===== Provided data =====

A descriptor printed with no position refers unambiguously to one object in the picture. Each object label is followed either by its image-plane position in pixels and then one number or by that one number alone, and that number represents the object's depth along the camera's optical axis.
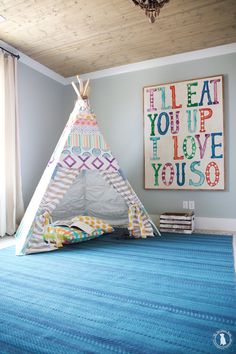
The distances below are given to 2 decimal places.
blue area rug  1.38
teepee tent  2.96
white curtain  3.60
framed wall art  3.78
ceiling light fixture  2.40
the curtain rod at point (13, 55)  3.63
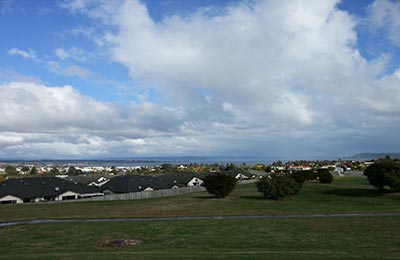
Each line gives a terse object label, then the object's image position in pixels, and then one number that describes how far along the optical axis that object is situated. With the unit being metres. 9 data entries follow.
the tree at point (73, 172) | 145.74
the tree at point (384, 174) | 50.98
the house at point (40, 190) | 65.06
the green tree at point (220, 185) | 56.41
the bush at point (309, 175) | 72.82
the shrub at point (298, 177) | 60.94
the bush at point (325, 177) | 72.64
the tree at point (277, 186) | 52.09
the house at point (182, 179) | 90.37
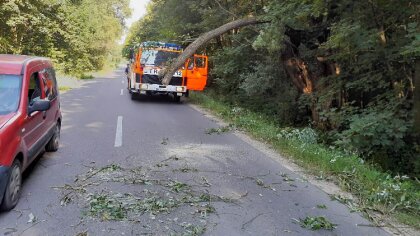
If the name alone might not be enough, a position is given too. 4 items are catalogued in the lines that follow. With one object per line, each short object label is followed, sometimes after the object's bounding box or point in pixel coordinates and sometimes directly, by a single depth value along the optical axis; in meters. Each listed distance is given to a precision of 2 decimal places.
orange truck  18.42
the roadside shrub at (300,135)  10.37
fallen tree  10.88
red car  5.04
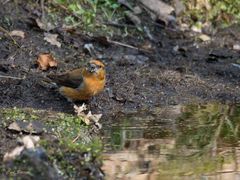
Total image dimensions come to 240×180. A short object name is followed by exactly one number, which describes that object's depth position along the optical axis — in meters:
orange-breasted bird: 16.09
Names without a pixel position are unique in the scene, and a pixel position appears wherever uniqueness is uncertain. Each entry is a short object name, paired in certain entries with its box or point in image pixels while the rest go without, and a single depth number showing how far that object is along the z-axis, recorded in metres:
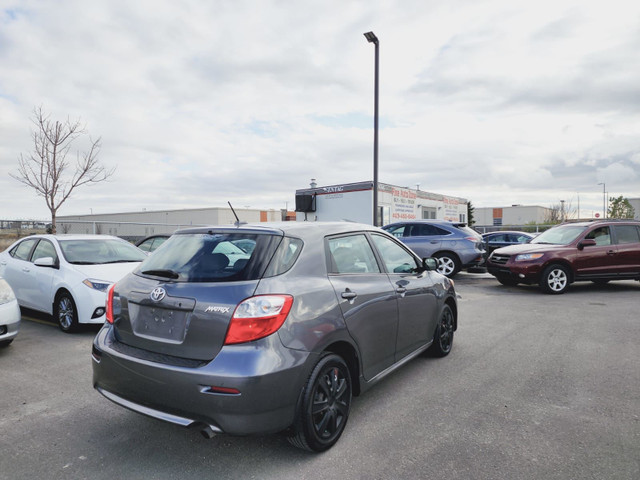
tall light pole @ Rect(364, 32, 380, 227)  13.16
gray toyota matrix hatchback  2.59
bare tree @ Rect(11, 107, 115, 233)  14.74
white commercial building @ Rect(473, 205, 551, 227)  74.38
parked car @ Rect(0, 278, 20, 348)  5.11
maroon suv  9.93
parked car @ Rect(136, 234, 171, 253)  11.15
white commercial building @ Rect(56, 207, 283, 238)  45.44
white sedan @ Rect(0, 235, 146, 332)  6.10
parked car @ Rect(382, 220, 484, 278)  12.05
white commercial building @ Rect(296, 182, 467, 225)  20.56
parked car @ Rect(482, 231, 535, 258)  16.73
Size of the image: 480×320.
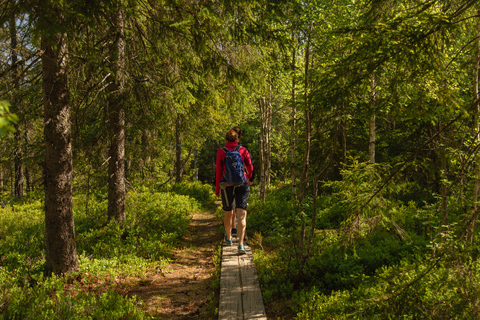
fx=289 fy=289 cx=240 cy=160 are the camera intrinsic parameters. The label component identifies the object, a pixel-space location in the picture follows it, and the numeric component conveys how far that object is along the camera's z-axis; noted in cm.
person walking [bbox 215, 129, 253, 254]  618
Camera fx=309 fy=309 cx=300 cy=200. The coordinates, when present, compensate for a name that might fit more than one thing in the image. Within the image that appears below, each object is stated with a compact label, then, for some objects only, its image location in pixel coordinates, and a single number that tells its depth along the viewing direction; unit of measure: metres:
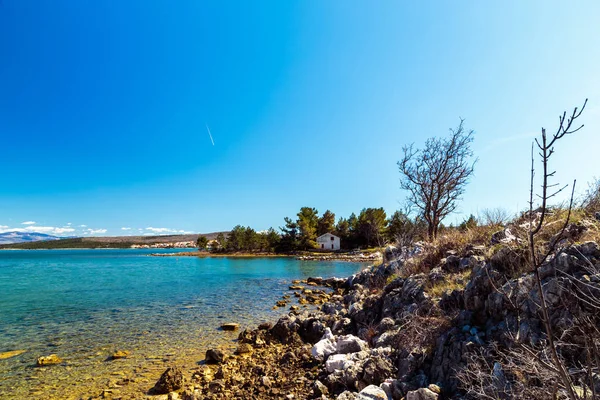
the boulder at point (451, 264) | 9.15
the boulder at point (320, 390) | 6.00
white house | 78.81
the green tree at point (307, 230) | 75.50
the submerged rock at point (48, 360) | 8.83
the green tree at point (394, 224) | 67.91
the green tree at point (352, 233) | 78.06
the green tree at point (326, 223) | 83.15
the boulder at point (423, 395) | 4.71
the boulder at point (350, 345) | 7.53
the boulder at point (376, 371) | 5.87
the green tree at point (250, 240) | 83.75
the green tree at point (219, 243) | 89.94
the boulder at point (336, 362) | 6.70
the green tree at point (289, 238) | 77.94
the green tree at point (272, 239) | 80.19
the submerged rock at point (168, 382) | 7.03
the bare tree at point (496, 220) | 10.93
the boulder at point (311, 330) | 10.28
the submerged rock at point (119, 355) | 9.30
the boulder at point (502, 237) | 7.46
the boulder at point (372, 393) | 5.09
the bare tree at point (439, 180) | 18.95
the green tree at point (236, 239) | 85.31
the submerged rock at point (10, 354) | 9.45
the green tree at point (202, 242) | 105.19
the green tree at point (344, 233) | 79.56
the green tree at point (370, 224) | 69.00
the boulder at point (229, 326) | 12.35
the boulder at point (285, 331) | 10.29
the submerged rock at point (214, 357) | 8.81
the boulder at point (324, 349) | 7.79
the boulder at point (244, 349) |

=====

→ Aim of the task:
Whenever a line in the listing above includes the word "then", return that line.

→ Problem solution:
A descriptor printed with no position refers unambiguously to one object in the picture. Each object label is followed either by its image-plane position in pixels and then one number or by that one number alone, and that number represents the object's depth along the camera's optical axis.
Each line gives a terse object label, then the object's image position in pixels, and then one number that describes how far along the optical axis that object is situated. With the unit being metres. 9 data entries follow.
Camera fx=309 fy=309 cx=300 cy=200. The coordinates, when present, compensate for a name that might fit more than one thing in the image. Within the image that appears below, each object is stated with a compact label, then, for some objects only, its image location in pixel coordinates, and a single number that tells its depth along the viewing direction; unit of measure: metres:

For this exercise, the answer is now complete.